Human keypoint data:

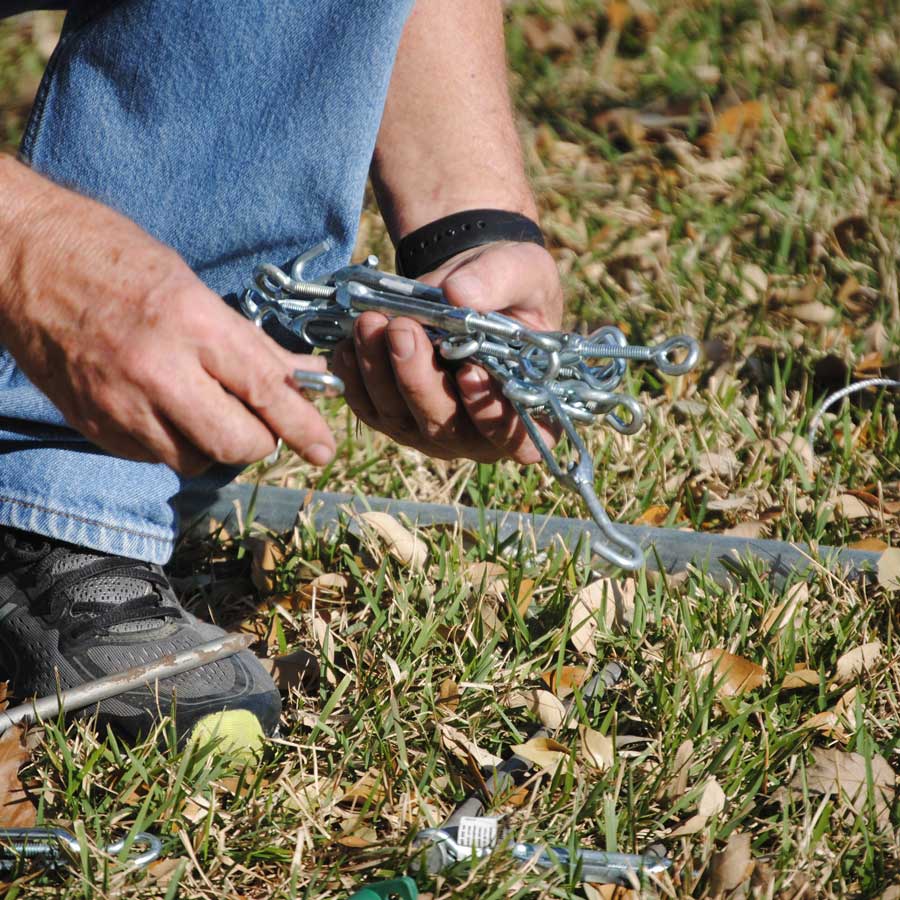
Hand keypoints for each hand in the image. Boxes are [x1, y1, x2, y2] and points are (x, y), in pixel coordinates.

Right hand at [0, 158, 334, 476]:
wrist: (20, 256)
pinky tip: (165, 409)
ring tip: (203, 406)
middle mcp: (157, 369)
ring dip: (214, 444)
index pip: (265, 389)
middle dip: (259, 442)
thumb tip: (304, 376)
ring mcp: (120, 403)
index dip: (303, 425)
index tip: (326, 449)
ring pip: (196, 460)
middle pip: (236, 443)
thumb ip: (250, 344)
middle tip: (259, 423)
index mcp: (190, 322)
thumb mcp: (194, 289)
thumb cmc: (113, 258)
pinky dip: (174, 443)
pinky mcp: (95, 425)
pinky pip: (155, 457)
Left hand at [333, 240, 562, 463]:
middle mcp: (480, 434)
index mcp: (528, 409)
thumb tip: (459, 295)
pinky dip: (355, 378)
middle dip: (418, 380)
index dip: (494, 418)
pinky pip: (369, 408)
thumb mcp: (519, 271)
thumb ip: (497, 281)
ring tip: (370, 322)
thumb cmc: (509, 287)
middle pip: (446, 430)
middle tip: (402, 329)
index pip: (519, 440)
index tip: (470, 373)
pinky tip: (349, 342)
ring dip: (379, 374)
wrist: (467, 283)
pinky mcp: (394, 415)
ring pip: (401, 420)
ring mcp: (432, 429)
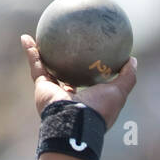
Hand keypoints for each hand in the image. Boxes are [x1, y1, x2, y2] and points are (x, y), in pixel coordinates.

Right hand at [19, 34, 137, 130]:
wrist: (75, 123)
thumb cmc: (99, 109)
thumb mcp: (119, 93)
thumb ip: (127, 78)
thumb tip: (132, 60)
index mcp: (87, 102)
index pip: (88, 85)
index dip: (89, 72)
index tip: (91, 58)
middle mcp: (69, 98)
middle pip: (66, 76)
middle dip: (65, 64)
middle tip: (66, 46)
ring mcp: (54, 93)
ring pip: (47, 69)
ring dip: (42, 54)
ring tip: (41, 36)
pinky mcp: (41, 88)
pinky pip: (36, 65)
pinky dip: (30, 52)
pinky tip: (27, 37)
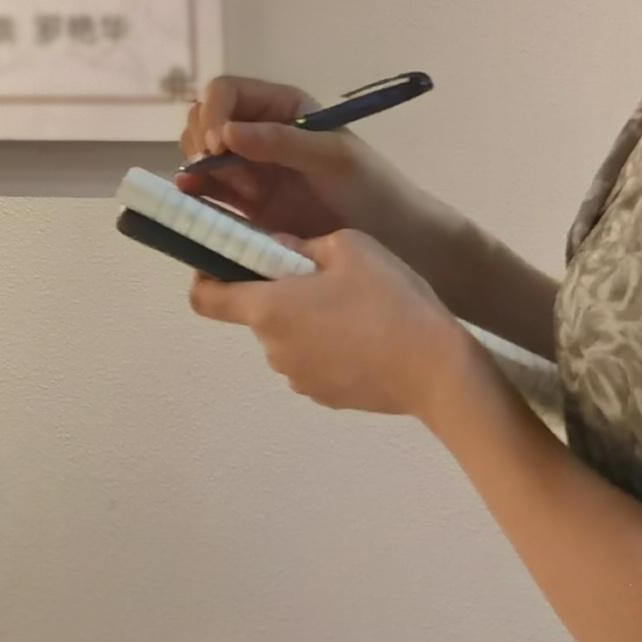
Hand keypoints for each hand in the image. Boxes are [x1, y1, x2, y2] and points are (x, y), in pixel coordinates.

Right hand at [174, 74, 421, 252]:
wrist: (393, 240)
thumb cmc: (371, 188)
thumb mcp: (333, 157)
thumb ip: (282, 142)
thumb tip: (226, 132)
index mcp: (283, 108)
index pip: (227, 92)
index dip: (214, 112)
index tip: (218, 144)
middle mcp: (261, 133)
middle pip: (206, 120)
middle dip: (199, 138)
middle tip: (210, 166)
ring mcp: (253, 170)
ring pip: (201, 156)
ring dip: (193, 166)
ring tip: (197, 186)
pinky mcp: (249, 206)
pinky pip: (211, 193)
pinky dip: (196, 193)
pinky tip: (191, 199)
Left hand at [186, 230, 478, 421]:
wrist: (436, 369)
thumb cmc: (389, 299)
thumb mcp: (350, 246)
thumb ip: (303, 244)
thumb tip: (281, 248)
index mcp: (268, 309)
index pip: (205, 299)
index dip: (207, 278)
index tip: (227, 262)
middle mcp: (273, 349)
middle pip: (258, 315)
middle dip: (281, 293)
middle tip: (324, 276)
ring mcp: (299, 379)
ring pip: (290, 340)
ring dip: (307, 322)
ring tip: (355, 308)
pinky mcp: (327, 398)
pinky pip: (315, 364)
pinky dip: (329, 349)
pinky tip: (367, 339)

** ASSIGNMENT **
With pictures omitted, repeat the entries above word for word from the line holding "pinky mcp: (394, 415)" down to the line holding "thumb ip: (282, 142)", keeping both of those lines.

** SOLUTION BELOW **
pinky mcp: (394, 415)
ring pip: (401, 420)
ring mcp: (432, 429)
Hand keypoints for each hand in the image. Boxes are [x1, y1, x2, y2] and points are (x, y), in pixel coordinates.

Right hand at [19, 34, 137, 130]:
wrist: (75, 123)
thumb cmc: (99, 109)
thumb mcp: (119, 93)
thumb ip: (127, 78)
thumb tip: (132, 60)
index mcp: (87, 102)
index pip: (88, 85)
index dip: (89, 72)
index tip: (91, 58)
middle mcp: (69, 98)
middle pip: (66, 76)
middle dip: (65, 64)
middle tip: (66, 46)
ring mcp: (54, 93)
ring pip: (47, 69)
ring dip: (42, 54)
ring tip: (41, 36)
pinky mcp: (41, 88)
pinky pip: (36, 65)
pinky dip: (30, 52)
pinky tip: (27, 37)
Hand keypoints for each hand in the image. Boxes are [x1, y1, x2, y2] and points are (x, y), in pixel coordinates.

Right hand at [174, 74, 421, 252]:
wrist: (393, 240)
thumb cmc: (371, 188)
thumb mcp: (333, 157)
thumb ip: (282, 142)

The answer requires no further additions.